@TinkerSofi Thanks for your advice, the flower ceremony is a nice idea, I'll look more into it I've tried to speak to her, it never goes over well. It starts with me speaking, then she gets angry and picks parts of what I said to argue back about, then I sit there quietly until she's done her rant, and it ends. Nothing resolved, because I can't get a word in, she thinks I'm being condescending and treating her like a child. I try to speak really nicely and not raise my voice and she says I think I'm better than her... its a cycle.
I'm making her sound like a monster. She has a really big heart and I love her, but can be very stubborn and sometimes hurtful. My girlfriends know her and have promised to help me out.

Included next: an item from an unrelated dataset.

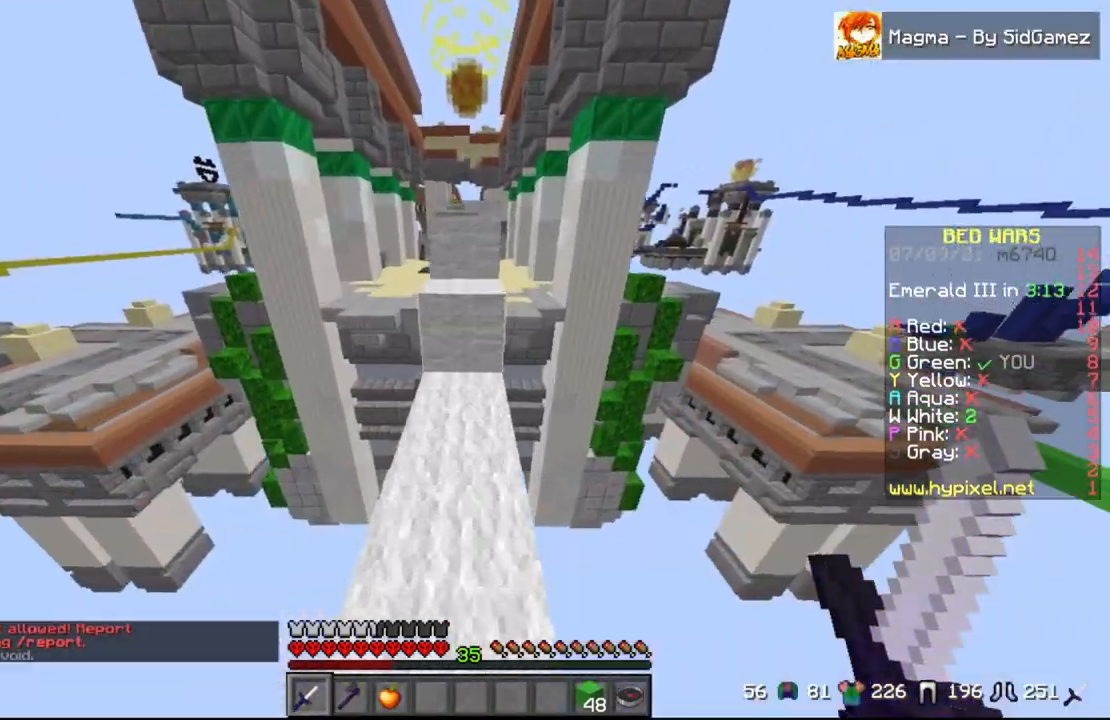
{"keys": ["w"], "mouse": [], "events": [[250, "space", "down"], [375, "space", "up"]]}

I'm sure it will all be okay, just need to be positive I actually fought back a couple tears writing these posts... this is definitely my biggest wedding stress and I can't believe how open I'm being on this forum. Thanks ladies
We all have those moments when our parents get on our nerves a bit but it doesn't mean they're bad people. I had a couple of those last week where I felt like my mom was trying to take over the planning and I kind of lashed out at her a bit. It was mean from my part because she probably didn't even notice that she was doing it. I could have been nicer about it.
Best of luck! At the end of the day I think the "who walks you down the aisle" is a big deal, and you should do what makes you happier, no matter who or how many people protest. However, it is easier said that done, especially when people guilt trip you or act like they're hurt for not doing what they want.